Task prompt: In the passage on the Airxcel acquisition, copy word for word the stretch that begins at the words "The Company acquired Airxcel" and stops after "on the acquisition date.".

(Passage)

On September 1, 2021, the Company acquired Wichita, Kansas-based AirX Intermediate, Inc. (“Airxcel”). Airxcel manufactures a comprehensive line of high-quality component products which are sold primarily to original equipment RV manufacturers as well as consumers via aftermarket sales through dealers and retailers. Airxcel provides industry-leading products in recreational vehicle heating, cooling, ventilation, cooking, window coverings, sidewalls and roofing materials, among others. The total cash consideration paid was subject to the final determination of the actual acquired net working capital as of the close of business on September 1, 2021, which was finalized in the second quarter of fiscal 2022. The final cash consideration was $745,279, net of cash acquired. In conjunction with the Airxcel acquisition, the Company expanded its existing asset-based credit facility (“ABL”) from $750,000 to $1,000,000, favorably amended certain terms of the agreement and extended the term of the ABL.

The Company acquired Airxcel as part of its long-term, strategic growth plan and the acquisition is expected to provide numerous benefits, including strengthening the RV supply chain, diversifying its revenue sources and expanding Airxcel's supply chain business in North America and Europe. Airxcel operates as an independent operation in the same manner as the Company's other subsidiaries.
Subsequent to the acquisition date, the Company made immaterial measurement period adjustments to better reflect the facts and circumstances that existed at the acquisition date. The following table summarizes the final fair values of the Airxcel net assets acquired on the acquisition date.

(End Passage)
(Extracted data)

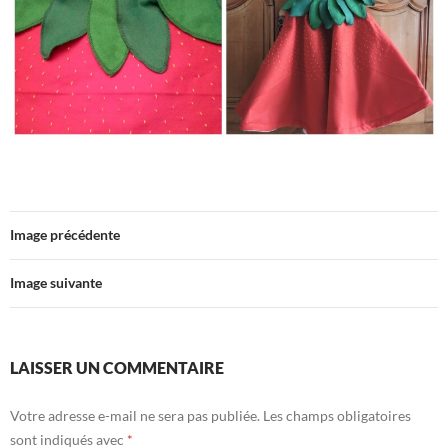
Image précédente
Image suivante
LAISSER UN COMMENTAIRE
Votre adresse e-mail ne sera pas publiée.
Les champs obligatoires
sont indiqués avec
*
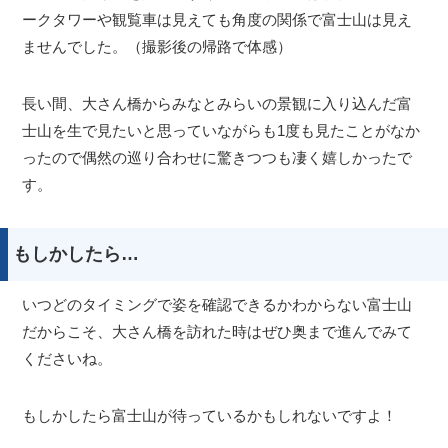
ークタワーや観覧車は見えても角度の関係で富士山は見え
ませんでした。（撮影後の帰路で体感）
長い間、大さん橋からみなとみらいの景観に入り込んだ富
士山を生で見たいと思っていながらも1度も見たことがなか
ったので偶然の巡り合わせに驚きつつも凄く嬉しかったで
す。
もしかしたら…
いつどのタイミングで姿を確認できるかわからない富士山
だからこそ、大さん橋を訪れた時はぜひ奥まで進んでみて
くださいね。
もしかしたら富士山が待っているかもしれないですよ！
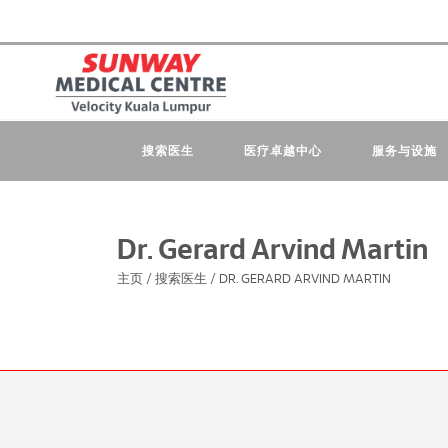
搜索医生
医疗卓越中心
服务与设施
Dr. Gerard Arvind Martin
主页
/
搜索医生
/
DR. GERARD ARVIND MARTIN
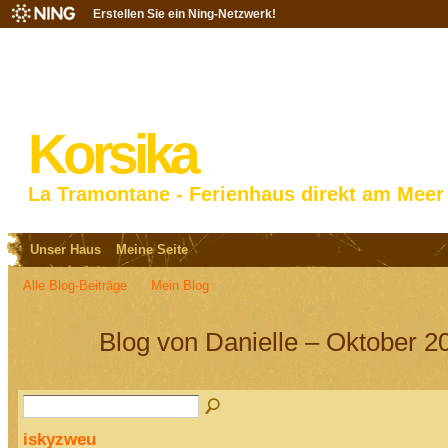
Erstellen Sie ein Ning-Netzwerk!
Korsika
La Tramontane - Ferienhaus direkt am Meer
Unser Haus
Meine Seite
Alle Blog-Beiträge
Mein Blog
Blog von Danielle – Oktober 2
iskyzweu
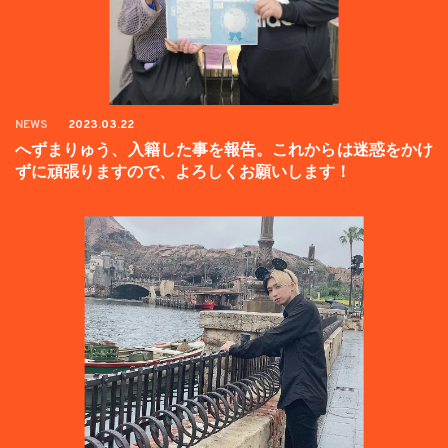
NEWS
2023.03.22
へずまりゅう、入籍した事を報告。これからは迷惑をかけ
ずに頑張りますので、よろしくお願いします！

(End Extracted data)
(Extracted data)

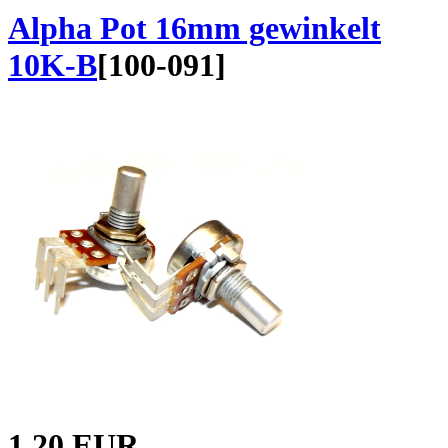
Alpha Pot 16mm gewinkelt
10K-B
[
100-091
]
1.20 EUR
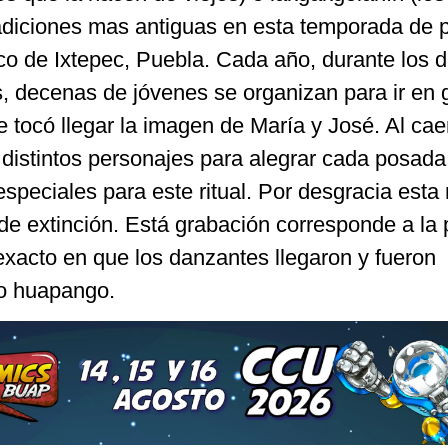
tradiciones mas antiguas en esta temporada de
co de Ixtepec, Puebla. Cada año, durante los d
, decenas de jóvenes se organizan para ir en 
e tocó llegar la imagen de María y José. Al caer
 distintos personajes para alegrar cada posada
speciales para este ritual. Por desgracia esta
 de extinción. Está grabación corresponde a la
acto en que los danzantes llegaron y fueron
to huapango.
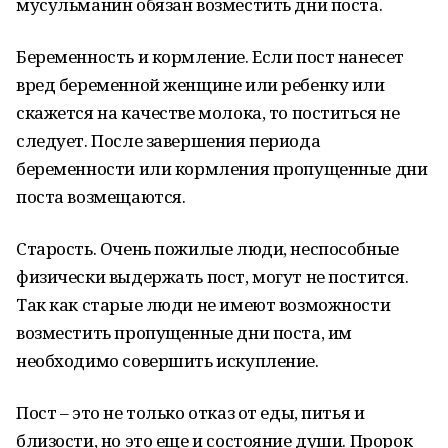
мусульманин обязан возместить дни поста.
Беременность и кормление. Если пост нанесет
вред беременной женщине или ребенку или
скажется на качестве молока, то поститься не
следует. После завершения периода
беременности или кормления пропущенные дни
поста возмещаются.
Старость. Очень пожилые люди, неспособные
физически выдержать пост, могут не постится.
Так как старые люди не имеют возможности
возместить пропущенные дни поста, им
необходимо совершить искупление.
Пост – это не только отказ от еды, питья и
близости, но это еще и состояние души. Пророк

(End Extracted data)

Written response:
The Company acquired Airxcel as part of its long-term, strategic growth plan and the acquisition is expected to provide numerous benefits, including strengthening the RV supply chain, diversifying its revenue sources and expanding Airxcel's supply chain business in North America and Europe. Airxcel operates as an independent operation in the same manner as the Company's other subsidiaries.
Subsequent to the acquisition date, the Company made immaterial measurement period adjustments to better reflect the facts and circumstances that existed at the acquisition date. The following table summarizes the final fair values of the Airxcel net assets acquired on the acquisition date.